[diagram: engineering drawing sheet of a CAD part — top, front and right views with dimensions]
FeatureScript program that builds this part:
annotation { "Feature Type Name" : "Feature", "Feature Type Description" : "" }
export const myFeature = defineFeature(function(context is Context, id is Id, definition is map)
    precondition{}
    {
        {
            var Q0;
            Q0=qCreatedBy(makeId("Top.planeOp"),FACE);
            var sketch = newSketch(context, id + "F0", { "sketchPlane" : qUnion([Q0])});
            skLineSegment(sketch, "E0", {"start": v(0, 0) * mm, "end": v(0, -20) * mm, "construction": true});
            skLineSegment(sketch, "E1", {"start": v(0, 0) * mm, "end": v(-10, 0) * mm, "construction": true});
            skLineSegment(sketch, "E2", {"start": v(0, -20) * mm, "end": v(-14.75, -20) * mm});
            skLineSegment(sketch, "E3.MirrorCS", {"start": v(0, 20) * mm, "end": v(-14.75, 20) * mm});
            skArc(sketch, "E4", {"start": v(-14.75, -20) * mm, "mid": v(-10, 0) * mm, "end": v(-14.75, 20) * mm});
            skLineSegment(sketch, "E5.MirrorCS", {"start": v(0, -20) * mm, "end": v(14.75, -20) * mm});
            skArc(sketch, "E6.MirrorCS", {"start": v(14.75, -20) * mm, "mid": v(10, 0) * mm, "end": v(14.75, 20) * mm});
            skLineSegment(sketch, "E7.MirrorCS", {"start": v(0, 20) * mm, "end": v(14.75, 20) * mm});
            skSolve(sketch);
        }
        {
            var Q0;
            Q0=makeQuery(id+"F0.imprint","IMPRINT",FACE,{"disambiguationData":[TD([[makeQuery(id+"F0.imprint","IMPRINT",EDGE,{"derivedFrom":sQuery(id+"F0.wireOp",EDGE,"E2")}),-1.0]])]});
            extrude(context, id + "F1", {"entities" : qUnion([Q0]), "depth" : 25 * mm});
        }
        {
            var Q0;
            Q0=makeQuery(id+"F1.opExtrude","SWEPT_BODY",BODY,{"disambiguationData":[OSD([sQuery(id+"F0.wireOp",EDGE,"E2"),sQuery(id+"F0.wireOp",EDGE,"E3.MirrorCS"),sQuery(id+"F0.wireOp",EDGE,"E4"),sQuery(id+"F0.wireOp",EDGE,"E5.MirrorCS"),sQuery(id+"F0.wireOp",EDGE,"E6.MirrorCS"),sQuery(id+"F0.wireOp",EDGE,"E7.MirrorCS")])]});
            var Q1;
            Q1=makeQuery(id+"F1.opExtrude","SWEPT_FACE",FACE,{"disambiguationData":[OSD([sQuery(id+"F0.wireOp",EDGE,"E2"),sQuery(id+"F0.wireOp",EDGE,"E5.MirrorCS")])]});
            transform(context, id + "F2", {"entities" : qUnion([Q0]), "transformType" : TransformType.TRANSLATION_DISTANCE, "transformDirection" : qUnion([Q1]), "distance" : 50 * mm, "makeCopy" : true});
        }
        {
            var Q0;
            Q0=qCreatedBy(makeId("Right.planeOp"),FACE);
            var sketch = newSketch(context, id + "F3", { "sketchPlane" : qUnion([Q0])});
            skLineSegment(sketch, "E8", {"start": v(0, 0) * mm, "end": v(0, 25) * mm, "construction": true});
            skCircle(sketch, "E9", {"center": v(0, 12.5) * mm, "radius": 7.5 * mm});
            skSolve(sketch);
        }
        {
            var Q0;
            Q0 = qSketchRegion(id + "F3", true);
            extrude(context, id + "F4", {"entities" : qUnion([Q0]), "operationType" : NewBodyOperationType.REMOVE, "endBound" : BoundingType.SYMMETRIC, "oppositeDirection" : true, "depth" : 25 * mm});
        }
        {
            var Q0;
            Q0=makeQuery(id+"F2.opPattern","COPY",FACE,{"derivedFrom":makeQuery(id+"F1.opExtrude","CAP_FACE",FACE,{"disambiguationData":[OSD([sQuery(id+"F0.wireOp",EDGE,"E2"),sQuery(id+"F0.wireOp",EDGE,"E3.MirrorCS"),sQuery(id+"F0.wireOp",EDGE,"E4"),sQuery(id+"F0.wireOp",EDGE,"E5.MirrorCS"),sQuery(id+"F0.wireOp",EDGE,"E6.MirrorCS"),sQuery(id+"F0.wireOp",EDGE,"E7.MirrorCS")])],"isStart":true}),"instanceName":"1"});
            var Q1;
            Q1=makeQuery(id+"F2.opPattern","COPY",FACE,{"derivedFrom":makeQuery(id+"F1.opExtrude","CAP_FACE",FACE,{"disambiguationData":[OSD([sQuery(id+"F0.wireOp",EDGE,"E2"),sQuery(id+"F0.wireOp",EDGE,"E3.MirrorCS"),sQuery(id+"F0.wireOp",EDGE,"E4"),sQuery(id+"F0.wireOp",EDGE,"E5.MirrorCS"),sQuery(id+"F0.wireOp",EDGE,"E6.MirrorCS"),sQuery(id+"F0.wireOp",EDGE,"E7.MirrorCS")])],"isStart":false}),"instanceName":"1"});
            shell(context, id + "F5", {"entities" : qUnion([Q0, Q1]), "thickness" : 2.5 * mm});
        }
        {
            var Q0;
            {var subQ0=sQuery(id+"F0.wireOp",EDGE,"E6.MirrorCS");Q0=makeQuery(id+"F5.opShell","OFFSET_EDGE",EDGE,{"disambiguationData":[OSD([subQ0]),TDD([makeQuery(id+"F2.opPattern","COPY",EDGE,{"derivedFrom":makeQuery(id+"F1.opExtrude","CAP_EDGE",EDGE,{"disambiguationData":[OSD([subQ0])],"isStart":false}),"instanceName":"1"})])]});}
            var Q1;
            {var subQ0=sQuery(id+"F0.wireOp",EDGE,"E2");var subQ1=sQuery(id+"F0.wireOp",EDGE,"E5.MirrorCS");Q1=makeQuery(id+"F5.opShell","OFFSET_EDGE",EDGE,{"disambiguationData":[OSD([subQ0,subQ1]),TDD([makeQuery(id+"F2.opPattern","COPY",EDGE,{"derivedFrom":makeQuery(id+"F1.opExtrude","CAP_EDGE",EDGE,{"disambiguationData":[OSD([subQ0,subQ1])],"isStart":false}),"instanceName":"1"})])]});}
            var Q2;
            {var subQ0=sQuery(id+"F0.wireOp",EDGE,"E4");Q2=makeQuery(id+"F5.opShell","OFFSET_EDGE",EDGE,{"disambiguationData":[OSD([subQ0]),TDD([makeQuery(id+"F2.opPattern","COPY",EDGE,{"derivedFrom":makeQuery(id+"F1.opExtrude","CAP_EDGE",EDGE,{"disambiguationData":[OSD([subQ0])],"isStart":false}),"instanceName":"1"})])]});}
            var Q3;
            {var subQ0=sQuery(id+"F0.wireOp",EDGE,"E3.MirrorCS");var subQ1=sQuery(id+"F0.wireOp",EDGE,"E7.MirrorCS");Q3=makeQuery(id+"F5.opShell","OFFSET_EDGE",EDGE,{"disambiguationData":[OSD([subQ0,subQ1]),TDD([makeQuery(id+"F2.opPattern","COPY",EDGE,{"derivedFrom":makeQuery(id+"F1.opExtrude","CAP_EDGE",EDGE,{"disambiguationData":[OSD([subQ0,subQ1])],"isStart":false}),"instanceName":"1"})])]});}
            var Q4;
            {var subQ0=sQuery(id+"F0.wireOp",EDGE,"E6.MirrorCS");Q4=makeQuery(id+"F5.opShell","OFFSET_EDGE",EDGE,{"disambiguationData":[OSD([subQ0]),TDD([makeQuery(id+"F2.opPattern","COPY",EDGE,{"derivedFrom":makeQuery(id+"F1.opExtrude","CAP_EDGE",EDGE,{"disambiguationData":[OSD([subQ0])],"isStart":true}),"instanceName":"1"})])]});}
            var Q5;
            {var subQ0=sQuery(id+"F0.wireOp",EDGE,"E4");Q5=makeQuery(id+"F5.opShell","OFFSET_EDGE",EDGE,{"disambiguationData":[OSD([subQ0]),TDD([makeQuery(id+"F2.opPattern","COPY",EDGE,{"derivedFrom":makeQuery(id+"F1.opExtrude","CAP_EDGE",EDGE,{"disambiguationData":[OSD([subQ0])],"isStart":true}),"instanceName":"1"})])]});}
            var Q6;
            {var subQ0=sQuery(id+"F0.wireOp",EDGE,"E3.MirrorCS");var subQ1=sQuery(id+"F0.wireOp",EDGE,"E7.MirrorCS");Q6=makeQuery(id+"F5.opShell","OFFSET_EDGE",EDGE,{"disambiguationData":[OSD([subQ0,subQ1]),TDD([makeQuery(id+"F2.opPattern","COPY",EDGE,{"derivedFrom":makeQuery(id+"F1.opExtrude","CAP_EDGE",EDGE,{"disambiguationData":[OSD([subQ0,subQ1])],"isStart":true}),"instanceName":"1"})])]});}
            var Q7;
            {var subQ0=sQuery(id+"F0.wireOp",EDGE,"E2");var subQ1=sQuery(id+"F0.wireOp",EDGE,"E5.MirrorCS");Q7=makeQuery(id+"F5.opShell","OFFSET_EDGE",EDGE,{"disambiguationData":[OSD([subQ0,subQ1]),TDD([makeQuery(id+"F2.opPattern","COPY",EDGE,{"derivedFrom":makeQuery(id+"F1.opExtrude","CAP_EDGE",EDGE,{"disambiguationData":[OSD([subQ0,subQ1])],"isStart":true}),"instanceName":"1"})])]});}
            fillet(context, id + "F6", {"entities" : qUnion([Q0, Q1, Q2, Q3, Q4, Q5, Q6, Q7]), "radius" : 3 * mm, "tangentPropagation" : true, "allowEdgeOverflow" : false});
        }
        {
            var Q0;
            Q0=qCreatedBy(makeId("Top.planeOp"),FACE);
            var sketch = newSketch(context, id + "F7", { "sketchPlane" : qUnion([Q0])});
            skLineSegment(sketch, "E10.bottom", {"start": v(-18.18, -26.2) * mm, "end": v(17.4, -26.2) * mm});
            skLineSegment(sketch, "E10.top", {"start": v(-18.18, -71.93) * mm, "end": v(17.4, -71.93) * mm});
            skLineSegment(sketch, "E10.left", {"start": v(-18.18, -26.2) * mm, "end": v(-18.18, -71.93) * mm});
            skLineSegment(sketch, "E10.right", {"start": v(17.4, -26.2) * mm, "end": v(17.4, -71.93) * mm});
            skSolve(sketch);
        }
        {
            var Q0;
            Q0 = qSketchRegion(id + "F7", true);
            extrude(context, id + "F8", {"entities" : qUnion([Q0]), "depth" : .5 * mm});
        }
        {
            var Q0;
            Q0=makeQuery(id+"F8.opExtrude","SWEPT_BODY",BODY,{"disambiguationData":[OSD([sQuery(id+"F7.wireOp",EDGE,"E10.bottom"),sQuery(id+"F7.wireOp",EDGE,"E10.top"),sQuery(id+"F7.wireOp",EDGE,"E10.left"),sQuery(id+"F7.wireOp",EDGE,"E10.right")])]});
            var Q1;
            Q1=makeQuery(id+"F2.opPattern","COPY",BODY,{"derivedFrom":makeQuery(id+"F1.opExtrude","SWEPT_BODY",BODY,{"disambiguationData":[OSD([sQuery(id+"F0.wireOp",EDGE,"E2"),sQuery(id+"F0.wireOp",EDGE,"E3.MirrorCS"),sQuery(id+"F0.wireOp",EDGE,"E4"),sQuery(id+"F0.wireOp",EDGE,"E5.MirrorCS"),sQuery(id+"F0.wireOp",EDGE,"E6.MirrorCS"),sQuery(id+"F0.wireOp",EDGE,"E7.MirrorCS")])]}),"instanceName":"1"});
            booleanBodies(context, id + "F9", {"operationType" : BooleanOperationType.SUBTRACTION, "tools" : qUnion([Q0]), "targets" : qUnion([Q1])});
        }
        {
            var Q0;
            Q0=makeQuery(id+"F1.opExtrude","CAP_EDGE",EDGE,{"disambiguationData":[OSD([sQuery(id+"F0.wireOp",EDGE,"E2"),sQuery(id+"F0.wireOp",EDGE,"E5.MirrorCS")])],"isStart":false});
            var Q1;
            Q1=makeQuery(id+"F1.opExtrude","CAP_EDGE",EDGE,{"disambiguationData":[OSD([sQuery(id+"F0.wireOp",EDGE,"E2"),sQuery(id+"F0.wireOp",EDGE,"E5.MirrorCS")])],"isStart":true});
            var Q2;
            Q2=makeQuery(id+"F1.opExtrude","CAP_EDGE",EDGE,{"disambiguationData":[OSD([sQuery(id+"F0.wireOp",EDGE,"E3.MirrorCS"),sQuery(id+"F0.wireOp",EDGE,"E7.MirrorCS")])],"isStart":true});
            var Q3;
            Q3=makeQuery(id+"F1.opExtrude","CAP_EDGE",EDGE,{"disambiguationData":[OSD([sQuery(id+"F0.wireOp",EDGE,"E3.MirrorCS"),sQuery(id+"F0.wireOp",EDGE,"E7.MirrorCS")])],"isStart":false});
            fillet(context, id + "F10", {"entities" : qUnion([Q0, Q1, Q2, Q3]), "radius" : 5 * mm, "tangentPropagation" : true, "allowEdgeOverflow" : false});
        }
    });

▬▬▬▬▬▬

### [What to do]
Please pull out each line in the items that contains the string "skArc". Case counts.

### [The completed task]
            skArc(sketch, "E4", {"start": v(-14.75, -20) * mm, "mid": v(-10, 0) * mm, "end": v(-14.75, 20) * mm});
            skArc(sketch, "E6.MirrorCS", {"start": v(14.75, -20) * mm, "mid": v(10, 0) * mm, "end": v(14.75, 20) * mm});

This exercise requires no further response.